Additionally, Trippy features a new interactive map screen that can be toggled on and off by pressing m (default key binding). This screen displays a world map and plots the location of all hosts for all hops in the current trace, as well as highlighting the location of the selected hop.

Autonomous System Display Enhancements

Trippy has long offered the ability to look up and display AS information. This release makes this feature more flexible by allowing different AS details to be shown in the hops table, including AS number, AS name, prefix CIDR, and registry details.

The following command enables AS lookup and will display the prefix CIDR for each host in the TUI:

trip example.com -z true -r resolv --tui-as-mode prefix

This release also fixes a limitation in earlier versions of Trippy that prevented the lookup of AS information for IP addresses without a corresponding PTR DNS record.

UI Cleanup & Configuration Dialog

The number of configurable parameters in Trippy has grown significantly, surpassing the number that can be comfortably displayed in the TUI header section. Previous Trippy versions displayed an arbitrarily chosen subset of these parameters, many of which have limited value for users and consume valuable screen space.

This release introduces a new interactive settings dialog that can be toggled on and off with s (default key binding) to display all configured parameters. The TUI header has also been cleaned up to show only the most relevant information, specifically the protocol and address family, the AS info toggle, the hop details toggle, and the max-hosts setting.

Configuration File

The previous Trippy release introduced the ability to customize the TUI color theme and key bindings, both of which could be specified by command-line arguments. While functional, this method is inconvenient when configuring a large number of colors or keys.
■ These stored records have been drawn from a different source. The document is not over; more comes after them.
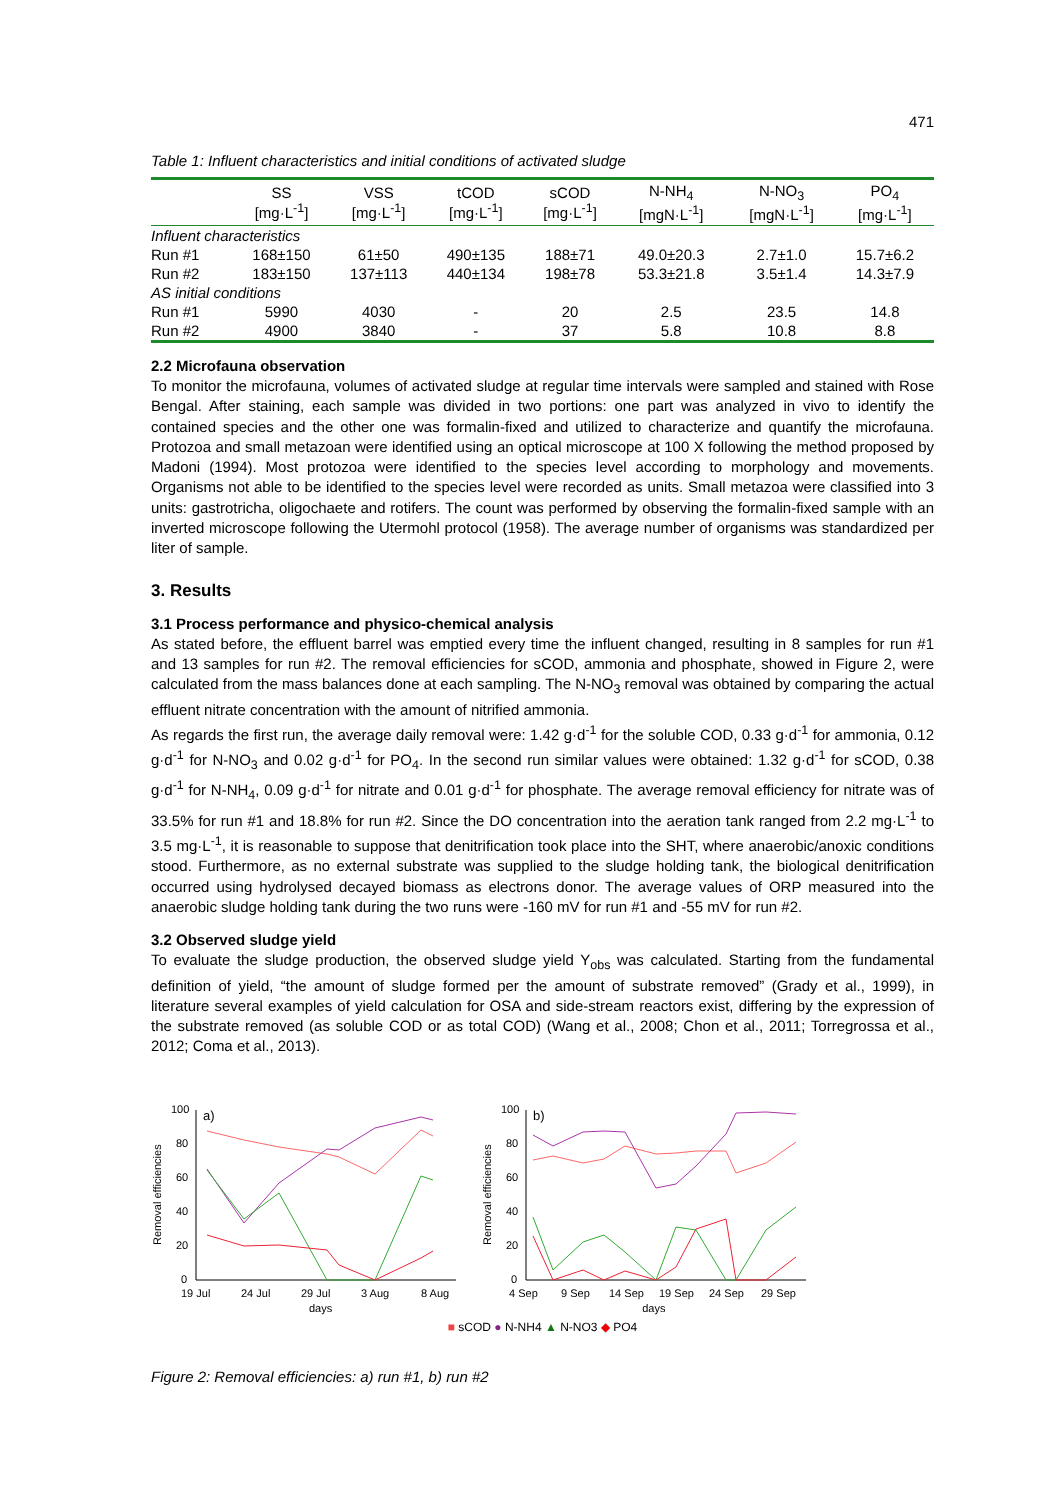471
Table 1: Influent characteristics and initial conditions of activated sludge
| | SS [mg·L<sup>-1</sup>] | VSS [mg·L<sup>-1</sup>] | tCOD [mg·L<sup>-1</sup>] | sCOD [mg·L<sup>-1</sup>] | N-NH<sub>4</sub> [mgN·L<sup>-1</sup>] | N-NO<sub>3</sub> [mgN·L<sup>-1</sup>] | PO<sub>4</sub> [mg·L<sup>-1</sup>] |
| --- | --- | --- | --- | --- | --- | --- | --- |
| Influent characteristics | | | | | | | |
| Run #1 | 168±150 | 61±50 | 490±135 | 188±71 | 49.0±20.3 | 2.7±1.0 | 15.7±6.2 |
| Run #2 | 183±150 | 137±113 | 440±134 | 198±78 | 53.3±21.8 | 3.5±1.4 | 14.3±7.9 |
| AS initial conditions | | | | | | | |
| Run #1 | 5990 | 4030 | - | 20 | 2.5 | 23.5 | 14.8 |
| Run #2 | 4900 | 3840 | - | 37 | 5.8 | 10.8 | 8.8 |
2.2 Microfauna observation
To monitor the microfauna, volumes of activated sludge at regular time intervals were sampled and stained with Rose Bengal. After staining, each sample was divided in two portions: one part was analyzed in vivo to identify the contained species and the other one was formalin-fixed and utilized to characterize and quantify the microfauna. Protozoa and small metazoan were identified using an optical microscope at 100 X following the method proposed by Madoni (1994). Most protozoa were identified to the species level according to morphology and movements. Organisms not able to be identified to the species level were recorded as units. Small metazoa were classified into 3 units: gastrotricha, oligochaete and rotifers. The count was performed by observing the formalin-fixed sample with an inverted microscope following the Utermohl protocol (1958). The average number of organisms was standardized per liter of sample.
3. Results
3.1 Process performance and physico-chemical analysis
As stated before, the effluent barrel was emptied every time the influent changed, resulting in 8 samples for run #1 and 13 samples for run #2. The removal efficiencies for sCOD, ammonia and phosphate, showed in Figure 2, were calculated from the mass balances done at each sampling. The N-NO<sub>3</sub> removal was obtained by comparing the actual effluent nitrate concentration with the amount of nitrified ammonia.
As regards the first run, the average daily removal were: 1.42 g·d<sup>-1</sup> for the soluble COD, 0.33 g·d<sup>-1</sup> for ammonia, 0.12 g·d<sup>-1</sup> for N-NO<sub>3</sub> and 0.02 g·d<sup>-1</sup> for PO<sub>4</sub>. In the second run similar values were obtained: 1.32 g·d<sup>-1</sup> for sCOD, 0.38 g·d<sup>-1</sup> for N-NH<sub>4</sub>, 0.09 g·d<sup>-1</sup> for nitrate and 0.01 g·d<sup>-1</sup> for phosphate. The average removal efficiency for nitrate was of 33.5% for run #1 and 18.8% for run #2. Since the DO concentration into the aeration tank ranged from 2.2 mg·L<sup>-1</sup> to 3.5 mg·L<sup>-1</sup>, it is reasonable to suppose that denitrification took place into the SHT, where anaerobic/anoxic conditions stood. Furthermore, as no external substrate was supplied to the sludge holding tank, the biological denitrification occurred using hydrolysed decayed biomass as electrons donor. The average values of ORP measured into the anaerobic sludge holding tank during the two runs were -160 mV for run #1 and -55 mV for run #2.
3.2 Observed sludge yield
To evaluate the sludge production, the observed sludge yield Y<sub>obs</sub> was calculated. Starting from the fundamental definition of yield, “the amount of sludge formed per the amount of substrate removed” (Grady et al., 1999), in literature several examples of yield calculation for OSA and side-stream reactors exist, differing by the expression of the substrate removed (as soluble COD or as total COD) (Wang et al., 2008; Chon et al., 2011; Torregrossa et al., 2012; Coma et al., 2013).
Removal efficiencies
100
80
60
40
20
0
a)
19 Jul
24 Jul
29 Jul
3 Aug
8 Aug
Removal efficiencies
100
80
60
40
20
0
b)
4 Sep
9 Sep
14 Sep
19 Sep
24 Sep
29 Sep
days days
■ sCOD ● N-NH4 ▲ N-NO3 ◆ PO4
Figure 2: Removal efficiencies: a) run #1, b) run #2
This release adds support for a Trippy configuration file, allowing for persistent storage of color themes, key bindings, and all other configuration items supported by Trippy.

For a sample configuration file showing all possible configurable items that are available, see the configuration reference for details.

Shell Completions

This release enables the generation of shell completions for various shells, including bash, zsh, PowerShell, and fish, using the new --generate command-line flag.
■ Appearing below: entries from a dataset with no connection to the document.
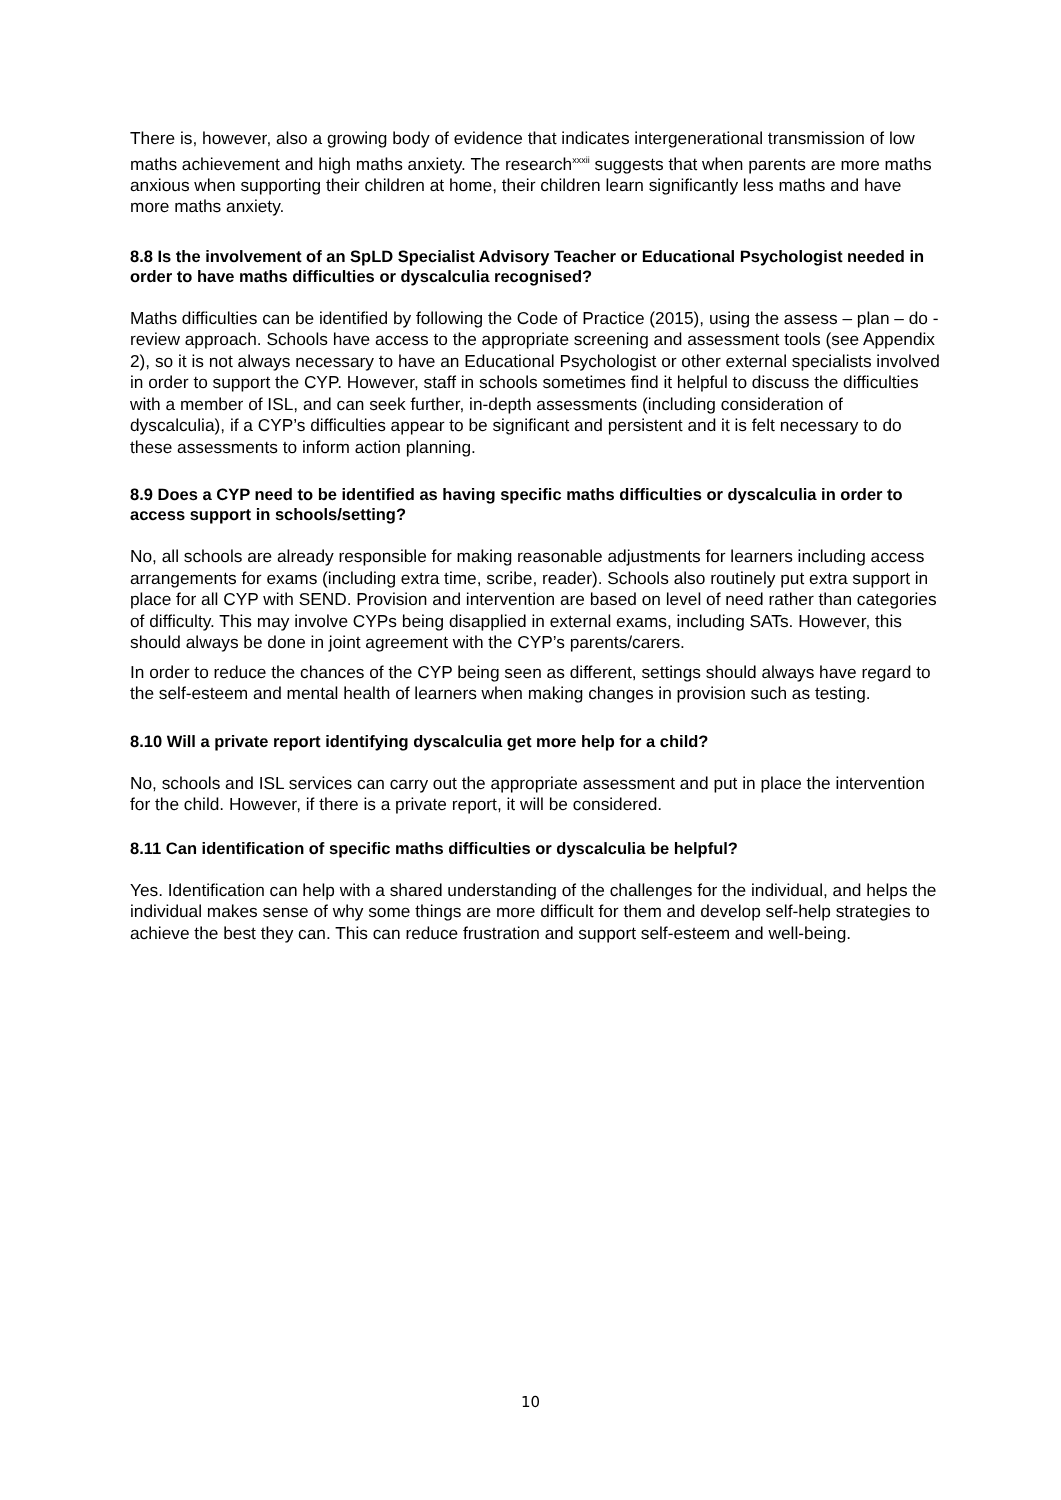There is, however, also a growing body of evidence that indicates intergenerational transmission of low maths achievement and high maths anxiety. The research<sup>xxxii</sup> suggests that when parents are more maths anxious when supporting their children at home, their children learn significantly less maths and have more maths anxiety.
8.8 Is the involvement of an SpLD Specialist Advisory Teacher or Educational Psychologist needed in order to have maths difficulties or dyscalculia recognised?
Maths difficulties can be identified by following the Code of Practice (2015), using the assess – plan – do - review approach. Schools have access to the appropriate screening and assessment tools (see Appendix 2), so it is not always necessary to have an Educational Psychologist or other external specialists involved in order to support the CYP. However, staff in schools sometimes find it helpful to discuss the difficulties with a member of ISL, and can seek further, in-depth assessments (including consideration of dyscalculia), if a CYP’s difficulties appear to be significant and persistent and it is felt necessary to do these assessments to inform action planning.
8.9 Does a CYP need to be identified as having specific maths difficulties or dyscalculia in order to access support in schools/setting?
No, all schools are already responsible for making reasonable adjustments for learners including access arrangements for exams (including extra time, scribe, reader). Schools also routinely put extra support in place for all CYP with SEND. Provision and intervention are based on level of need rather than categories of difficulty. This may involve CYPs being disapplied in external exams, including SATs. However, this should always be done in joint agreement with the CYP’s parents/carers.
In order to reduce the chances of the CYP being seen as different, settings should always have regard to the self-esteem and mental health of learners when making changes in provision such as testing.
8.10 Will a private report identifying dyscalculia get more help for a child?
No, schools and ISL services can carry out the appropriate assessment and put in place the intervention for the child. However, if there is a private report, it will be considered.
8.11 Can identification of specific maths difficulties or dyscalculia be helpful?
Yes. Identification can help with a shared understanding of the challenges for the individual, and helps the individual makes sense of why some things are more difficult for them and develop self-help strategies to achieve the best they can. This can reduce frustration and support self-esteem and well-being.
10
The following command will generate and store shell completions for the fish shell:

trip --generate fish > ~/.config/fish/completions/trip.fish

Improved Error Reporting & Debug Logging

This release adds a number of command-line flags to enable debug logging, enhancing the ability to diagnose failures. For example, the following command can be used to run tracing with no output, except for debug output in a format suitable to be displayed with chrome://tracing or similar tools:

trip www.example.com -m silent -v --log-format chrome

Socket errors have also been augmented with contextual information, such as the socket address for a bind failure, to help with the diagnosis of issues.

New Distribution Packages

Trippy is now also available as a Nix package (@figsoda), a FreeBSD port (@ehaupt) and a Windows Scoop package. This release also re-enables support for a musl binary which was disabled in 0.7.0 due to a bug in a critical library used by Trippy.

See distributions for the full list of available packages.

My thanks, as ever, to all Trippy contributors!

New Contributors

  • @utkarshgupta137 made their first contribution in #537

0.7.0

Highlights

The major highlight of the 0.7.0 release of Trippy is the addition of full support for Windows, for all tracing modes and protocols! 🎉. This has been many months in the making and is thanks to the hard work and perseverance of @zarkdav.

This release also sees the introduction of custom Tui themes and key bindings, deb and rpm package releases, as well as several important bug fixes.

My thanks to all the contributors!

0.6.0

Highlights

The first official release of Trippy!